Può bastare un gesto a interrompere un processo così delicato, profondo e determinate come quello di naturalizzazione di una famiglia straniera? Eppure, a Therwil, piccolo paese svizzero del canton Basilea Campagna, è successo. Le autorità hanno sospeso il processo di naturalizzazione di due adolescenti arabi, 14 e 16 anni e dei loro familiari. Perché i ragazzi, in nome di una legge superiore non hanno dato la mano alle insegnanti nonostante la consuetudine locale imponga il gesto a fine lezione come forma di ringraziamento. Motivo? Hanno spiegato che se lo facessero trasgredirebbero al precetto che vieta ai musulmani di toccare un’altra donna, all’infuori della moglie.
«Anche un ebreo ortodosso o un rabbino non darà mai la mano a una donna», commenta Paolo Branca, islamista, docente di Lingua e letteratura araba presso l'Università Cattolica di Milano, responsabile dei rapporti con l’Islam per la Diocesi di Milano, raggiunto al telefono per provare a capirne di più. «È il solito tentativo di strumentalizzare una notizia per dimostrare che una famiglia araba musulmana non si può integrare. Il divieto di venire in contatto con donne estranee è legato anche alla impurità rituale: se il gesto fosse un’espressione di disprezzo sarebbe grave e la scuola ovviamente ne dovrebbe e ne terrebbe conto. Tra l’altro so che la preside, le insegnati e i ragazzi si sono già chiariti».
Lei che da anni accompagna in particolare i ragazzi di seconda generazione nel loro percorso di crescita e ricerca di identità. Per cosa passa realmente l’integrazione?
«Passa attraverso moltissime cose: alcune negoziabili e altre no. Una ragazza che non vuole andare a nuotare con i suoi compagni maschi è comprensibile. L’importante è che faccia ginnastica, se poi la vuol fare correndo in tuta sarà una scelta sua.

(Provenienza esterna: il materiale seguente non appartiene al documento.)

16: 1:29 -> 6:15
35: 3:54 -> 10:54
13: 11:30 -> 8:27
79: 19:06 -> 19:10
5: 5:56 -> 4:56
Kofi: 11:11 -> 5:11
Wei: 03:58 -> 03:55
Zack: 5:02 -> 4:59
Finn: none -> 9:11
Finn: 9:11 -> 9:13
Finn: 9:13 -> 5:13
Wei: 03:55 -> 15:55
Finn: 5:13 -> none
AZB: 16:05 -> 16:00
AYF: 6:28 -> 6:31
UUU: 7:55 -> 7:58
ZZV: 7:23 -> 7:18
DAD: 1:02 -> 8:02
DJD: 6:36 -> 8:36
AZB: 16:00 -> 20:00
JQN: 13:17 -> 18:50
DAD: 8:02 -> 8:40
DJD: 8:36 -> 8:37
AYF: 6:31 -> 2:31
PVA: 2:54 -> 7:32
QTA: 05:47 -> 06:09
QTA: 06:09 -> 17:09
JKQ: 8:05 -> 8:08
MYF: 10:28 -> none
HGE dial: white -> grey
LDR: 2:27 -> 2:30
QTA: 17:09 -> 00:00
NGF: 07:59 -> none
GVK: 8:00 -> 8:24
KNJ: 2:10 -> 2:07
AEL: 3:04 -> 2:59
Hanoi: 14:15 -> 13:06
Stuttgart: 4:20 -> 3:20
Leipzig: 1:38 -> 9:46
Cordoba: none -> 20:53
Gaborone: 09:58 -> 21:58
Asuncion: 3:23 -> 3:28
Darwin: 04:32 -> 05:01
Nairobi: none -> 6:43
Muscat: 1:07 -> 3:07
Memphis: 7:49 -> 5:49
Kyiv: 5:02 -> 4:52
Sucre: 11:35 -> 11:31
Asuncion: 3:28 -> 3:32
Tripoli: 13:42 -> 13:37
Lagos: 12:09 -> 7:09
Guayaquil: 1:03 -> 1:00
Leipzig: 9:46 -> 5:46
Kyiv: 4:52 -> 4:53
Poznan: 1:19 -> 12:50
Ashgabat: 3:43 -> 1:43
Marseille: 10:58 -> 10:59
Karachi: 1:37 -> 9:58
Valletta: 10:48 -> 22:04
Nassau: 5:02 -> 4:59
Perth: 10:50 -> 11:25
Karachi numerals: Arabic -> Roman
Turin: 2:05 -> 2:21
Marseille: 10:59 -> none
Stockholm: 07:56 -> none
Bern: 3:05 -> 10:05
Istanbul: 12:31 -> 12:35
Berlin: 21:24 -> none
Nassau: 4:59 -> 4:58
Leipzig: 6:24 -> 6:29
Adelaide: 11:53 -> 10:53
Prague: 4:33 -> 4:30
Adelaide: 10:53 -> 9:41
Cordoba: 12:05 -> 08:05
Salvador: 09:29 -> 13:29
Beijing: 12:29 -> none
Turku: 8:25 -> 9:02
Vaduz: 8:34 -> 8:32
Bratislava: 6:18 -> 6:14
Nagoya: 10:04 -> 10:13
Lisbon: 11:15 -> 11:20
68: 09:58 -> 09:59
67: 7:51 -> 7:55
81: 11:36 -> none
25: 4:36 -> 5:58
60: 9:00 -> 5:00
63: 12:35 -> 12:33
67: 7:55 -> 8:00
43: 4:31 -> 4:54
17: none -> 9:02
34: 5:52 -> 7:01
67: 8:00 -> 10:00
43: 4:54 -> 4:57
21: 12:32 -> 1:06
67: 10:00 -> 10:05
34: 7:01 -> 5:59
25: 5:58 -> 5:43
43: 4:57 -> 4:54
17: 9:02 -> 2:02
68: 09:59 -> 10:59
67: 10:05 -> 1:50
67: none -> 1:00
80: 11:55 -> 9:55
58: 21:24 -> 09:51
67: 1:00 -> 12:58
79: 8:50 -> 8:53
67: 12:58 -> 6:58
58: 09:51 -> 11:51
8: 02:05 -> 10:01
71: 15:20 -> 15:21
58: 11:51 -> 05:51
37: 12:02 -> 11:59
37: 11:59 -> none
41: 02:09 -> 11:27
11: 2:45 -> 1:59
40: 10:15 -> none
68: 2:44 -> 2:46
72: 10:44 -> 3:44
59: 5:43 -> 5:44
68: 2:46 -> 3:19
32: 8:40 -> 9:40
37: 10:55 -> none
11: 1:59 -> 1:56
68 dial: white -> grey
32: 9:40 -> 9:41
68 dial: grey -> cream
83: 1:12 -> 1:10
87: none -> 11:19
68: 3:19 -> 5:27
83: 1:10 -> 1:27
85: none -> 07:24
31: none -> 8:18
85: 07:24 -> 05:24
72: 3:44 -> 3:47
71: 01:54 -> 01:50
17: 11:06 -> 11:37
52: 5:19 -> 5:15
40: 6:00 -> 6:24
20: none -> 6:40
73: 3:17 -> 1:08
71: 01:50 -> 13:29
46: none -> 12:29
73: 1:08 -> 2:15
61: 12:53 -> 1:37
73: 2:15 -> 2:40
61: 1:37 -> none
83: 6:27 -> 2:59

Un’altra è la mutilazione genitale che è un menomazione, un reato che non potrà mai essere autorizzato».
Quei ragazzi avrebbero dovuto stringere la mano?
«Non credo si possa obbligare nessuno a fare niente. Se stringere la mano a fine lezione nella cultura svizzera è un gesto di ringraziamento basta che questi ragazzi si mettano una mano sul petto e facciano un inchino. Non verrà tradita l’intenzione. Se poi, nel tempo, visto il contesto in cui vivono, scopriranno che quel gesto ha un significato diverso che può essere praticato questo è un altro discorso. Ben venga che maturino questo pensiero».
E a chi teme che questo atteggiamento tradisca una mentalità che non li porterà mai a smarcarsi dalle proprie origini cosa risponde?
«Che è una lettura un po’ superficiale; questi ragazzi vanno a scuola, parlano tedesco, studiano materie che non avrebbero mai studiato nel paese di origine; quindi molte cose le condividono e apprezzano. Non è giusto abbandonare completamente la propria cultura di origine. Naturalizzazione sì, io non parlerei nemmeno di integrazione, piuttosto di interazione. Non ci si deve chiudere nel ghetto e non avere contatti. Se, invece, alcune cose le si accetta e altre le si sospende, beh questo è normale. È un processo che richiede tempo e strumenti e non può essere omologato. Ma, soprattutto, non può essere normato. Questo regolare per legge tutto compresa la maturazione di una persona mi sembra una regressione. È un modo di disumanizzare le relazioni che sono sempre calate in un contesto particolare».